Goal of the exercise: Working from the records below, repeat exactly the lines starting at the line that contains "making investment decisions." and ending at the line that contains "By the end of", inclusive.

+--

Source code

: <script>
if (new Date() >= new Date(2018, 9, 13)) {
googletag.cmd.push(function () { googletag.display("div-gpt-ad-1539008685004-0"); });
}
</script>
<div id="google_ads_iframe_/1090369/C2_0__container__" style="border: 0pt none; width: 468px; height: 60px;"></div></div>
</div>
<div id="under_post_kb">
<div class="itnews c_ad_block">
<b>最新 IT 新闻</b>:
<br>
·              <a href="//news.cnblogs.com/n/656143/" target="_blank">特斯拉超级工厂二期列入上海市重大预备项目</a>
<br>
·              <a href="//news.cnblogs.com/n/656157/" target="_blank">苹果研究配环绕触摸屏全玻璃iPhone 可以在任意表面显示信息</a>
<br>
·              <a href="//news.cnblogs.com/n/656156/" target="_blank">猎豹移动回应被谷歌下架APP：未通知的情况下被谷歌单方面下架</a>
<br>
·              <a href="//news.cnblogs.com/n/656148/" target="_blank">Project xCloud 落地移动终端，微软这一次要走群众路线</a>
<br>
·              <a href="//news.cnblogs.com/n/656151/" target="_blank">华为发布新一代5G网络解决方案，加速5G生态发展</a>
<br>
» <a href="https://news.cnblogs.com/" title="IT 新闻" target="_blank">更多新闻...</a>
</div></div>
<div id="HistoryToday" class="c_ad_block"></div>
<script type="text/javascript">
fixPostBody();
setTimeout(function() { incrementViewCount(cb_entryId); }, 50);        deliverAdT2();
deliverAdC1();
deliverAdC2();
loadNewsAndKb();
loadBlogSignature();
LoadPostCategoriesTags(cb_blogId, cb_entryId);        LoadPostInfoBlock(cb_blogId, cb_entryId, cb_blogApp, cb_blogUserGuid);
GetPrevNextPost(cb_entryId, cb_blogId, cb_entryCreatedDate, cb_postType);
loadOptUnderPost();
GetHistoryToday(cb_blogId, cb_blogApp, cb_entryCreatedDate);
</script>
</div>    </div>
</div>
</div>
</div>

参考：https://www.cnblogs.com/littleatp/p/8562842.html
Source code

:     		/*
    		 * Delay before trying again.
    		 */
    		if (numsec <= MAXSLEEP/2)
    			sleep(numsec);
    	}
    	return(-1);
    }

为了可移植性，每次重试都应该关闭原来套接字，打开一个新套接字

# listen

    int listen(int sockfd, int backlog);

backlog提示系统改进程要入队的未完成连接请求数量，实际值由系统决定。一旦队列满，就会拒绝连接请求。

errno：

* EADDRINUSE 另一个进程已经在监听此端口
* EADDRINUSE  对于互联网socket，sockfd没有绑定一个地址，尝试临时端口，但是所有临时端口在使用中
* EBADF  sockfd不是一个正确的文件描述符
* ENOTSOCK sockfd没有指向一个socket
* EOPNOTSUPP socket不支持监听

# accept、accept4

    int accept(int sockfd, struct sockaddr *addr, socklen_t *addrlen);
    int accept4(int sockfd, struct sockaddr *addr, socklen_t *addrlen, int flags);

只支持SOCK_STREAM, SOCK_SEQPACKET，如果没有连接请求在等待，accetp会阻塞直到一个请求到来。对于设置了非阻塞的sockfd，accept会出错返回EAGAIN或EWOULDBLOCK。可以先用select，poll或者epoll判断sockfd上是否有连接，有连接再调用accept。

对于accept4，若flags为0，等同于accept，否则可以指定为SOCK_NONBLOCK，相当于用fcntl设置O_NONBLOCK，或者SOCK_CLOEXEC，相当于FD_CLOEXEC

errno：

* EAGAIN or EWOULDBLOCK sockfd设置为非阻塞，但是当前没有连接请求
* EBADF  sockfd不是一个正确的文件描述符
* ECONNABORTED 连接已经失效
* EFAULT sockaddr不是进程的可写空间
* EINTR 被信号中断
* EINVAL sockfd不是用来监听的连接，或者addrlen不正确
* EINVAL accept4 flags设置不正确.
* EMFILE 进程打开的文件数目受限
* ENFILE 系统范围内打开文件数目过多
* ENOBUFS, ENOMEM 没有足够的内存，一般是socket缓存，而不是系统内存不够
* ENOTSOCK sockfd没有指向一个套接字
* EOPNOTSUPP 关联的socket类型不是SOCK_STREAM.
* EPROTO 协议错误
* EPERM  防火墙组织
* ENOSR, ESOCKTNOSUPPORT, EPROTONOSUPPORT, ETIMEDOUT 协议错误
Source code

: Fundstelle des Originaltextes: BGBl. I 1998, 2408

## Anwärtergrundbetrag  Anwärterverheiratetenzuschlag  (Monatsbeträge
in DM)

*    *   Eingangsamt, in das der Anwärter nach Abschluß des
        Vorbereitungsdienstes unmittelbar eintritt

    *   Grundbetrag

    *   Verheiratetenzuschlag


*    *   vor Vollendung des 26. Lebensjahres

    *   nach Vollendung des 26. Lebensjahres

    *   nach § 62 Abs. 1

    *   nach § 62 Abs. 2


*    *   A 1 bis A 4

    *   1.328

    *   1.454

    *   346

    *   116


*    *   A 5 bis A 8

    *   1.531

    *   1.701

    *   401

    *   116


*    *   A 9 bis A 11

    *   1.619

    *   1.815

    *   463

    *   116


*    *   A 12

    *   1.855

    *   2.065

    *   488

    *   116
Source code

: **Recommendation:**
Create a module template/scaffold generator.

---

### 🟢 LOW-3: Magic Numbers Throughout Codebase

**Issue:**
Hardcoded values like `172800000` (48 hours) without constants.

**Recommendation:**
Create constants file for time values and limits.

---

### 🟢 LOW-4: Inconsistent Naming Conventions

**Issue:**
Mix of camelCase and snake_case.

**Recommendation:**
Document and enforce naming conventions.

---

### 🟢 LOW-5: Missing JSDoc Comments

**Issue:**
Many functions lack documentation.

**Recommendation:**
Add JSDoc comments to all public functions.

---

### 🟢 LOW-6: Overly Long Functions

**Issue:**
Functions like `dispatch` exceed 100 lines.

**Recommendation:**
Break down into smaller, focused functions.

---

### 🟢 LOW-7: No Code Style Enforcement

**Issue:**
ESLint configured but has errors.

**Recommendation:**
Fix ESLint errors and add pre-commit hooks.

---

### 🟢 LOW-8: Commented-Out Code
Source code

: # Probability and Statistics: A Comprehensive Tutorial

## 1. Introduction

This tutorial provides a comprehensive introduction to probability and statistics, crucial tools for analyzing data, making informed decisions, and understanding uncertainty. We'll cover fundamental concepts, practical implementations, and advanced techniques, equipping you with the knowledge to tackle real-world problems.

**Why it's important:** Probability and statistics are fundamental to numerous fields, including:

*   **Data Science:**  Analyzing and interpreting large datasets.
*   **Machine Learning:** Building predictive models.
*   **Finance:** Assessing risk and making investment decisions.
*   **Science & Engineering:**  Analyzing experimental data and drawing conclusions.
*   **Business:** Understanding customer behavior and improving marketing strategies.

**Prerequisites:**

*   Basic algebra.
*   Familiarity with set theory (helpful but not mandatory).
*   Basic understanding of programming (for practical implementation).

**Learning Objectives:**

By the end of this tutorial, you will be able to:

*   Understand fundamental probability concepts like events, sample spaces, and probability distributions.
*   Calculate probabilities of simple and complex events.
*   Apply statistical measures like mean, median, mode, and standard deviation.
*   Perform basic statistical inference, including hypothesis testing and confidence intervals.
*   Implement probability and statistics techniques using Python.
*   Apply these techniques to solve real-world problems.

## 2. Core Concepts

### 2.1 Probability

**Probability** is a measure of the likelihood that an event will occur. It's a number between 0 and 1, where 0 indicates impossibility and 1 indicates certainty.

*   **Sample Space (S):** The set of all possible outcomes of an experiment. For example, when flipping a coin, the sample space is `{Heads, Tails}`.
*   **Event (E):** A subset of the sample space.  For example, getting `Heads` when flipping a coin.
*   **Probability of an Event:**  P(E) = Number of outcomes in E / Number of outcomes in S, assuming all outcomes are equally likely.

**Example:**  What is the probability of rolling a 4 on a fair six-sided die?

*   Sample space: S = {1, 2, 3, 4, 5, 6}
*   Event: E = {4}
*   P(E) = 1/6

+--

Your solution:
*   **Finance:** Assessing risk and making investment decisions.
*   **Science & Engineering:**  Analyzing experimental data and drawing conclusions.
*   **Business:** Understanding customer behavior and improving marketing strategies.

**Prerequisites:**

*   Basic algebra.
*   Familiarity with set theory (helpful but not mandatory).
*   Basic understanding of programming (for practical implementation).

**Learning Objectives:**

By the end of this tutorial, you will be able to:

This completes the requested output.